WHAT IS BEING ASKED | Quote all entries exactly, leaving pictures aside.
__________________________________________________
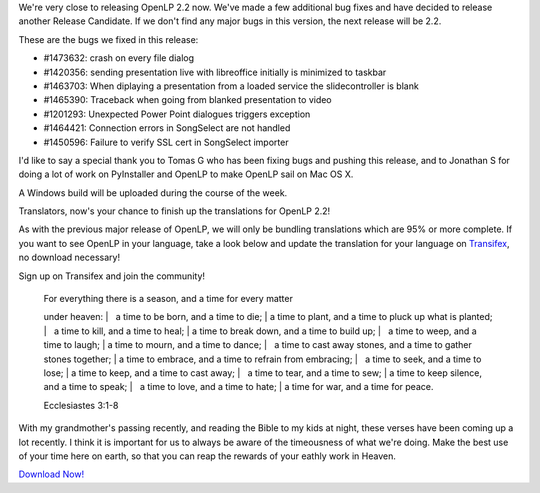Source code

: .. title: Almost There: OpenLP 2.1.6 Release Candidate 3
.. slug: 2015/08/24/almost-there-openlp-216-release-candidate-3
.. date: 2015-08-24 20:08:45
.. tags:
.. description:
.. previewimage: /cover-images/almost-there-openlp-216-release-candidate-3.jpg

We're very close to releasing OpenLP 2.2 now. We've made a few
additional bug fixes and have decided to release another Release
Candidate. If we don't find any major bugs in this version, the next
release will be 2.2.

These are the bugs we fixed in this release:

-  #1473632: crash on every file dialog
-  #1420356: sending presentation live with libreoffice initially is
   minimized to taskbar
-  #1463703: When diplaying a presentation from a loaded service the
   slidecontroller is blank
-  #1465390: Traceback when going from blanked presentation to video
-  #1201293: Unexpected Power Point dialogues triggers exception
-  #1464421: Connection errors in SongSelect are not handled
-  #1450596: Failure to verify SSL cert in SongSelect importer

I'd like to say a special thank you to Tomas G who has been fixing bugs
and pushing this release, and to Jonathan S for doing a lot of work on
PyInstaller and OpenLP to make OpenLP sail on Mac OS X.

A Windows build will be uploaded during the course of the week.

Translators, now's your chance to finish up the translations for OpenLP
2.2!

As with the previous major release of OpenLP, we will only be bundling
translations which are 95% or more complete. If you want to see OpenLP
in your language, take a look below and update the translation for your
language on
`Transifex <https://www.transifex.com/openlp/openlp/openlp-22x/>`__, no
download necessary!

|OpenLP Translations|

Sign up on Transifex and join the community!

    | For everything there is a season, and a time for every matter
    under heaven:
    |   a time to be born, and a time to die;
    | a time to plant, and a time to pluck up what is planted;
    |   a time to kill, and a time to heal;
    | a time to break down, and a time to build up;
    |   a time to weep, and a time to laugh;
    | a time to mourn, and a time to dance;
    |   a time to cast away stones, and a time to gather stones
    together;
    | a time to embrace, and a time to refrain from embracing;
    |   a time to seek, and a time to lose;
    | a time to keep, and a time to cast away;
    |   a time to tear, and a time to sew;
    | a time to keep silence, and a time to speak;
    |   a time to love, and a time to hate;
    | a time for war, and a time for peace.

                                                                                 
    Ecclesiastes 3:1-8

With my grandmother's passing recently, and reading the Bible to my kids
at night, these verses have been coming up a lot recently. I think it is
important for us to always be aware of the timeousness of what we're
doing. Make the best use of your time here on earth, so that you can
reap the rewards of your eathly work in Heaven.

`Download Now! <http://openlp.org/en/download#development>`__

.. |OpenLP Translations| image:: http://openlp.org/files/u2/openlp-22-translations.png
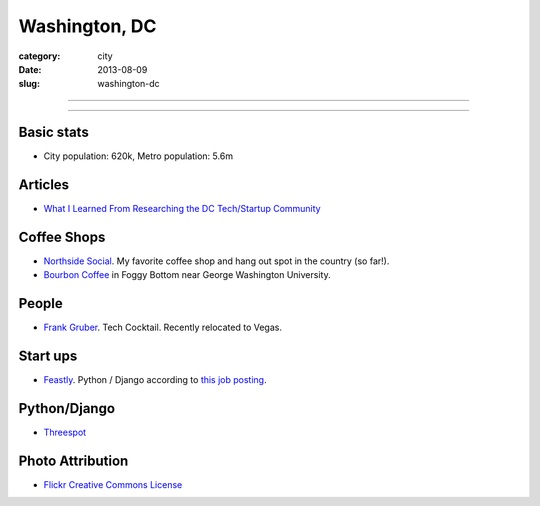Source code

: Washington, DC
==============

:category: city
:date: 2013-08-09
:slug: washington-dc

----

.. image:: ../img/washington-dc.jpg
  :alt: Washington, DC

----

Basic stats
-----------
* City population: 620k, Metro population: 5.6m


Articles
--------
* `What I Learned From Researching the DC Tech/Startup Community <http://spinnakr.com/blog/dc-tech/2013/04/dc-techstartup-community/>`_

Coffee Shops
------------
* `Northside Social <http://northsidesocialarlington.com/>`_. My
  favorite coffee shop and hang out spot in the country (so far!).
* `Bourbon Coffee <https://plus.google.com/110572259937268960247/about?gl=us&hl=en>`_ in
  Foggy Bottom near George Washington University.

People
------
* `Frank Gruber <http://twitter.com/frankgruber>`_. Tech Cocktail. Recently
  relocated to Vegas.

Start ups
---------
* `Feastly <http://www.eatfeastly.com/intro/>`_. Python / Django according to `this job posting <http://careers.stackoverflow.com/jobs/25280/cto-feastly?a=tROLNYI&searchTerm=django>`_.

Python/Django
-------------
* `Threespot <http://www.threespot.com/>`_

Photo Attribution
-----------------
* `Flickr Creative Commons License <http://www.flickr.com/photos/aon/3017817334/>`_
__________________________________________________
ANSWER FOR THIS EXERCISE |
Source code

: .. title: Almost There: OpenLP 2.1.6 Release Candidate 3
.. slug: 2015/08/24/almost-there-openlp-216-release-candidate-3
.. date: 2015-08-24 20:08:45
.. tags:
.. description:
.. previewimage: /cover-images/almost-there-openlp-216-release-candidate-3.jpg

We're very close to releasing OpenLP 2.2 now. We've made a few
additional bug fixes and have decided to release another Release
Candidate. If we don't find any major bugs in this version, the next
release will be 2.2.

These are the bugs we fixed in this release:

-  #1473632: crash on every file dialog
-  #1420356: sending presentation live with libreoffice initially is
   minimized to taskbar
-  #1463703: When diplaying a presentation from a loaded service the
   slidecontroller is blank
-  #1465390: Traceback when going from blanked presentation to video
-  #1201293: Unexpected Power Point dialogues triggers exception
-  #1464421: Connection errors in SongSelect are not handled
-  #1450596: Failure to verify SSL cert in SongSelect importer

I'd like to say a special thank you to Tomas G who has been fixing bugs
and pushing this release, and to Jonathan S for doing a lot of work on
PyInstaller and OpenLP to make OpenLP sail on Mac OS X.

A Windows build will be uploaded during the course of the week.

Translators, now's your chance to finish up the translations for OpenLP
2.2!

As with the previous major release of OpenLP, we will only be bundling
translations which are 95% or more complete. If you want to see OpenLP
in your language, take a look below and update the translation for your
language on
`Transifex <https://www.transifex.com/openlp/openlp/openlp-22x/>`__, no
download necessary!

|OpenLP Translations|

Sign up on Transifex and join the community!

    | For everything there is a season, and a time for every matter
    under heaven:
    |   a time to be born, and a time to die;
    | a time to plant, and a time to pluck up what is planted;
    |   a time to kill, and a time to heal;
    | a time to break down, and a time to build up;
    |   a time to weep, and a time to laugh;
    | a time to mourn, and a time to dance;
    |   a time to cast away stones, and a time to gather stones
    together;
    | a time to embrace, and a time to refrain from embracing;
    |   a time to seek, and a time to lose;
    | a time to keep, and a time to cast away;
    |   a time to tear, and a time to sew;
    | a time to keep silence, and a time to speak;
    |   a time to love, and a time to hate;
    | a time for war, and a time for peace.

                                                                                 
    Ecclesiastes 3:1-8

With my grandmother's passing recently, and reading the Bible to my kids
at night, these verses have been coming up a lot recently. I think it is
important for us to always be aware of the timeousness of what we're
doing. Make the best use of your time here on earth, so that you can
reap the rewards of your eathly work in Heaven.

`Download Now! <http://openlp.org/en/download#development>`__

.. |OpenLP Translations| image:: http://openlp.org/files/u2/openlp-22-translations.png
Source code

: Washington, DC
==============

:category: city
:date: 2013-08-09
:slug: washington-dc

----

.. image:: ../img/washington-dc.jpg
  :alt: Washington, DC

----

Basic stats
-----------
* City population: 620k, Metro population: 5.6m


Articles
--------
* `What I Learned From Researching the DC Tech/Startup Community <http://spinnakr.com/blog/dc-tech/2013/04/dc-techstartup-community/>`_

Coffee Shops
------------
* `Northside Social <http://northsidesocialarlington.com/>`_. My
  favorite coffee shop and hang out spot in the country (so far!).
* `Bourbon Coffee <https://plus.google.com/110572259937268960247/about?gl=us&hl=en>`_ in
  Foggy Bottom near George Washington University.

People
------
* `Frank Gruber <http://twitter.com/frankgruber>`_. Tech Cocktail. Recently
  relocated to Vegas.

Start ups
---------
* `Feastly <http://www.eatfeastly.com/intro/>`_. Python / Django according to `this job posting <http://careers.stackoverflow.com/jobs/25280/cto-feastly?a=tROLNYI&searchTerm=django>`_.

Python/Django
-------------
* `Threespot <http://www.threespot.com/>`_

Photo Attribution
-----------------
* `Flickr Creative Commons License <http://www.flickr.com/photos/aon/3017817334/>`_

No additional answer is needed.